Wednesday 24 April 2019

Key Tax Considerations When Advising Non-US Citizen Clients

Benjamin Frankly famously quipped, “In this world, nothing can be said to be certain, except death and taxes.” For as long as anyone claims the rights and privileges of their sovereign nation in which they are citizens, the governments of those countries reserve the right to tax their citizens in order to provide the government’s services and infrastructure. Except, sometimes, in the case of people who are citizens of one country, but live – temporarily or permanently – in another… taxation is suddenly not so certain after all.

Because the reality is that countries generally only have a right to those people who reside within their borders, and/or who generate income within their borders. While, by limitations of jurisdiction, or coordination of treaties, those who are neither citizens nor residents, generally don’t have to pay taxes on any income not earned within the country’s borders.

In this guest post, Sahil Vakil, founder of Myra Wealth, which specializes in working with immigrants to the US (who may or may not be US citizens or residents), provides guidance on what advisors need to know about navigating the rules of non-US citizens, who may or may not be residents of the US, and who may have income both within and outside the US.

When it comes to non-US citizens living in the US – known as “aliens” by virtue of being non-US citizens – the key question is whether that person at least qualifies as a “resident” of the US, either by meeting the Green Card Test or the Substantial Presence Test. Those who do are resident aliens, and must declare and pay taxes on all their income worldwide (similar to US citizens), and are also subject to special Foreign Bank Account Report (FBAR) and must follow the Foreign Account Tax Compliance Act (FATCA), which can introduce substantial additional tax reporting burdens.
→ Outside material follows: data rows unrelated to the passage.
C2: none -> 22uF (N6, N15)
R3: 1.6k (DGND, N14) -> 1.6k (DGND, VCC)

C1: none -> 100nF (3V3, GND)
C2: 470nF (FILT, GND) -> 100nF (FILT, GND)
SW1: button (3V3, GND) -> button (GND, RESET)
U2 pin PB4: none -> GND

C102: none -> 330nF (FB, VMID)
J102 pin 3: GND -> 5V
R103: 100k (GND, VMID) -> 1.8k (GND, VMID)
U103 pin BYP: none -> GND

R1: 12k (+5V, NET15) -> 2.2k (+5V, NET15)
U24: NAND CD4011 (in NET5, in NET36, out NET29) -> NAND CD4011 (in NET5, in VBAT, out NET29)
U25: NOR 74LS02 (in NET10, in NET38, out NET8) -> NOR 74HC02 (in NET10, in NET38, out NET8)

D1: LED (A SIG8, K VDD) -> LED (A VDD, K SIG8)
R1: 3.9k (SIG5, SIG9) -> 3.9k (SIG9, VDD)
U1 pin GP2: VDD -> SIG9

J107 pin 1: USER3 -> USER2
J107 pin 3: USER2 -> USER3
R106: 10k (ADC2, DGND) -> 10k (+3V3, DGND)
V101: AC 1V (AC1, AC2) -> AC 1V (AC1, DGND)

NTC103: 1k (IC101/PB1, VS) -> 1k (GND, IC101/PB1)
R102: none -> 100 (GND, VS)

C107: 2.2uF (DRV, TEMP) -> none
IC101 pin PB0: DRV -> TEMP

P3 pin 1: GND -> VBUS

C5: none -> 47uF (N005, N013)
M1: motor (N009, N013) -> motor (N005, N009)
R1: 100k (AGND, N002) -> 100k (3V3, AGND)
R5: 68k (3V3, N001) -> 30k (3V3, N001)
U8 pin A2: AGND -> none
By contrast, nonresident aliens are generally not subject to FBAR and FATCA, and only must report and pay taxes on their income earned in the US (either by being Effectively Connected Income to the US, or be Fixed or Determinable, Annual, or Periodic (FDAP) income (e.g., passive portfolio income). Which in turn may be eligible for special tax rates (at least on FDAP), but also special tax withholding rules.

And ultimately, these rules are important not only for the taxation of resident and nonresident aliens themselves but also the tax strategies that emerge (e.g., resident aliens contributing to US retirement accounts to receive the deduction at current US tax rates on worldwide income, but liquidating them after returning to the home country when they will only be taxed on US income as nonresident aliens). On the other hand, the limitations on tax rules for resident and especially nonresident aliens can also complicate traditional tax planning strategies (e.g., the unlimited marital deduction is not available for nonresident alien spouses, forcing the use of a Qualified Domestic Trust [QDOT] instead).

The bottom line, though, is simply to understand that, while for US citizens, there may be nothing more inescapable than death and taxes, when it comes to non-citizen “aliens,” the rules in fact are far more nuanced and the situation is less clear… presenting both opportunities, and traps, to be aware of!